JD Wetherspoon has reported an increase in profits but is wary of a tough year ahead.
The popular pub chain posted a 36.1 percent rise in pre-tax profit to £54.3 million in the six months to 28 January. Revenue for the group rose 3.6 percent to £830.4 million.
Despite the strong results, the chain remains cautious about the next six months.
“The company anticipates higher costs in the second half of the financial year, in areas including pay, taxes and utilities,” said Wetherspoon boss Tim Martin.
“In view of these additional costs and our expectation that growth in like-for-like sales will be lower in the next six months, the company remains cautious about the second half of the year.”
Known as a strong Brexiteer, Martin said that if prices rise once the UK has left the EU, he would simply switch to local alternatives.
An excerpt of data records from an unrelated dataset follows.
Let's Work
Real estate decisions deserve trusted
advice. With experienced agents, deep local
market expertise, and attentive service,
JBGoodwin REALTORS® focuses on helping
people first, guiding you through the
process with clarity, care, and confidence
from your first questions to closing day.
“Most economists who criticise Brexit use hypothetical arguments, but, in the real world, the UK can eliminate import taxes, improving living standards and simplifying the Byzantine tax system – both of these factors will improve the outlook for consumers and businesses in the UK,” he said.
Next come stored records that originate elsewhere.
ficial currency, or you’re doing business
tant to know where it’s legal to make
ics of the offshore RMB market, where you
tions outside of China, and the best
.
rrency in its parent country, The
The restaurant market faces a troubling time as many chains including Prezzo, Jamie’s Italian and Byron have announced closures.
“I think that a lot of trendy-type, restaurant-type companies have all opened up at around the same time in the last ten years, pay huge rents and the glitter has worn off a bit and they’ve suffered a backlash from customers,” said Martin.
“In the more prosaic world of Greggs (LON: GRG) or McDonald’s (NYSE: MCD) or Starbucks (NASDAQ: SBUX), I think things are going reasonably well.”
Martin also criticized the new sugar tax on fizzy drinks that will come into play next month.
“Jamie Oliver’s sugar tax, which he got us to pay but couldn’t pay himself,” he said, adding that the tax has already cost his company about £3 million.